The room was silent.

Finally, Latimer spoke. “Nothing we can say will ease such horror. It is all a man needs to know of hell. I presume you have some purpose, Captain Busby, in obliging Major Strafford to relive his loss?”

Busby swallowed. “Yes, sir. Major Strafford, during all this horror, and afterward, what was Corporal Tallis’s role, to your knowledge?”

Narraway was stunned. He had no idea what to do. The course of the trial had slipped uncontrollably out of his hands. He looked at Tallis and saw tears on his face also.

“He was with the wounded and among the last to embark,” Strafford answered. “He did everything he could to help those further attacked. No man exhibited more selfless courage than he did.”

“So it must hurt and dismay you, as much as it does Major Rawlins, to be forced to come to the conclusion
that Corporal Tallis, and only Corporal Tallis, could have released Dhuleep Singh? And that it is possible that Corporal Tallis could’ve been the one to murder Chuttur Singh?”

“Yes.”

Busby gave a slight shrug. “Just in case anybody should think of it, is there any chance that Chuttur Singh was part of that hideous massacre? Could Tallis have had revenge for it in his mind?”

“No,” Strafford said flatly. “Chuttur Singh was loyal all his life. I know that for a fact. No one could have thought differently.”

“Thank you. Now let us continue with your detailed evidence of the day of Dhuleep’s escape and Chuttur’s murder,” Busby continued. “What evidence did you find that immediately implicated anyone?”

“None,” Strafford replied. “Chuttur Singh had died without naming anyone, and the men who answered the alarm were too late to catch sight of anyone, even when they went after Dhuleep.”

“So what did you do?” Busby asked.
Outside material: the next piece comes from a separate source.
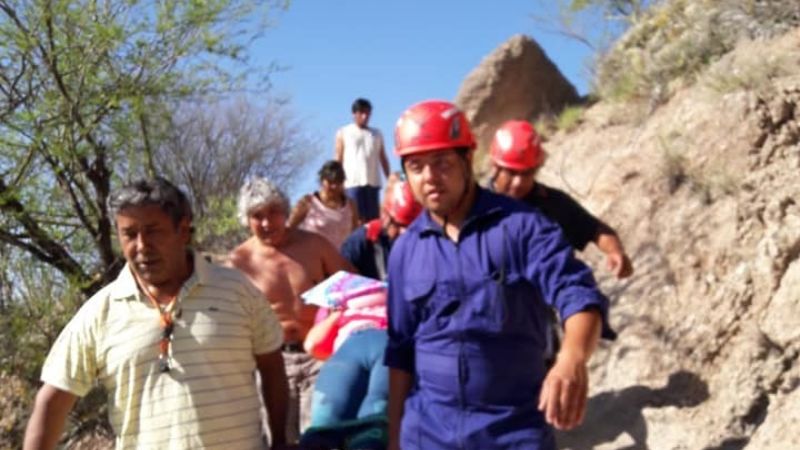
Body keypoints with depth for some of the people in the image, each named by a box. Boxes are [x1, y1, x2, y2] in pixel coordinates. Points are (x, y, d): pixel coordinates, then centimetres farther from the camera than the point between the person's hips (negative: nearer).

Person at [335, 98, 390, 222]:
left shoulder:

They all knew what Strafford was going to say.

Strafford sounded tired, and there were lines of fatigue
in his face. “I started questioning the other men who had been on duty—or off duty, but in the general area—at the time. They could all account for their whereabouts, except Corporal Tallis.” His jaw was tight, as if every muscle was clenched.
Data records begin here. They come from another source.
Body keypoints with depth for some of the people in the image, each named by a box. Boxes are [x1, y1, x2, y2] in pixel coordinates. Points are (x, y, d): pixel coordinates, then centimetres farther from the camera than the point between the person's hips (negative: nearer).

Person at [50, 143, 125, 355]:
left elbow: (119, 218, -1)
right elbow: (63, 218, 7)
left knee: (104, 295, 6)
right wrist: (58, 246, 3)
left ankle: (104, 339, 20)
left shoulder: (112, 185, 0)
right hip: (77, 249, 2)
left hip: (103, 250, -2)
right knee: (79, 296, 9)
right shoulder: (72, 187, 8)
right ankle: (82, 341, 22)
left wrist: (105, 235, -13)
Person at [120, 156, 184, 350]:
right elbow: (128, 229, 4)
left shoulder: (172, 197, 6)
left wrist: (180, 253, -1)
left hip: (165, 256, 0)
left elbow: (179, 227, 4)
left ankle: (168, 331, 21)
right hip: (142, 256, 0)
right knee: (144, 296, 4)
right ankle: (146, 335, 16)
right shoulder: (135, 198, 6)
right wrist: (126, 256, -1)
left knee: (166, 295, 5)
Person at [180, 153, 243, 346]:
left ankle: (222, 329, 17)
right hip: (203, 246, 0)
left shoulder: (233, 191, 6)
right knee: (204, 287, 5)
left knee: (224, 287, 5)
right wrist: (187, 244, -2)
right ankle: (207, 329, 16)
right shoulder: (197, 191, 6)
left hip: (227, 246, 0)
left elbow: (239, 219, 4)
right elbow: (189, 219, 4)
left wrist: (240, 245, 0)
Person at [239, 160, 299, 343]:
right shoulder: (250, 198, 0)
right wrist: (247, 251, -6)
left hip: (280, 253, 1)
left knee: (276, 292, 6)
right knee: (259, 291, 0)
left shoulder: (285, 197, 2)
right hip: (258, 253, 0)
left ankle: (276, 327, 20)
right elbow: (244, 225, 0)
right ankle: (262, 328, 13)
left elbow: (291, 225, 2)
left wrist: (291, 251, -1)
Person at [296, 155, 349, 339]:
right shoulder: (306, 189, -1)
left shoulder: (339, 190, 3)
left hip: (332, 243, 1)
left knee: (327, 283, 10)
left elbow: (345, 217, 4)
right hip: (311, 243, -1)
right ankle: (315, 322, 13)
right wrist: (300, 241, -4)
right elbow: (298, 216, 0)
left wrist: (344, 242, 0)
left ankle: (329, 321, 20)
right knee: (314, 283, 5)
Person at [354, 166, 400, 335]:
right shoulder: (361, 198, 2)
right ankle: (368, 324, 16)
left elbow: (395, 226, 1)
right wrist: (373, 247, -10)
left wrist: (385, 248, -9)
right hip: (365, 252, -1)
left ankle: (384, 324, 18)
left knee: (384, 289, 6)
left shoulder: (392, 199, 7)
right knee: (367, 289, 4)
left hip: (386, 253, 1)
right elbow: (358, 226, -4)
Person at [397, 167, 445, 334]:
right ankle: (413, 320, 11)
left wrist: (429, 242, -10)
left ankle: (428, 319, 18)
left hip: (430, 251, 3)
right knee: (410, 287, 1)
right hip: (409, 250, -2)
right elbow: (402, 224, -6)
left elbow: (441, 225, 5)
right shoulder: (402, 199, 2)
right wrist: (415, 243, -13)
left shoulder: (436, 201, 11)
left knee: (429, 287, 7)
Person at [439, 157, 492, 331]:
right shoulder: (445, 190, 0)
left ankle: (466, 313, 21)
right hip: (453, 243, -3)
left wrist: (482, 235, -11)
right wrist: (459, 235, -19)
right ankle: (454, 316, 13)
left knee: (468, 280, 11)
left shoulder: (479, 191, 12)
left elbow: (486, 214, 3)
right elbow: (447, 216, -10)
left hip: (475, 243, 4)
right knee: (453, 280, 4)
Busby looked apologetic. “Since Corporal Tallis has denied any involvement in either the escape or the murder, I’m afraid that obliges me to ask you for the details of your investigation. Lieutenant Narraway has informed me that he will not accept your assurance, as I had hoped he might, and save us this miserable exercise. God knows, we have enough else to do.”

Narraway rose to his feet, driven by anger rather than sense. “Is Captain Busby suggesting that we hang a man for a crime of which he may be innocent, in order to save the time it takes to go through the procedure of a trial, sir?”

Latimer’s lips thinned, and his hands on the tabletop were rigid. “Of course not!” he snapped, turning to Busby. “Captain, your choice of words was clumsy, to put it at its kindest. It is you who is wasting time with this grandstanding. Move on.”

Busby flushed with anger. He dared not retaliate,
but neither would he apologize. He turned to Strafford again.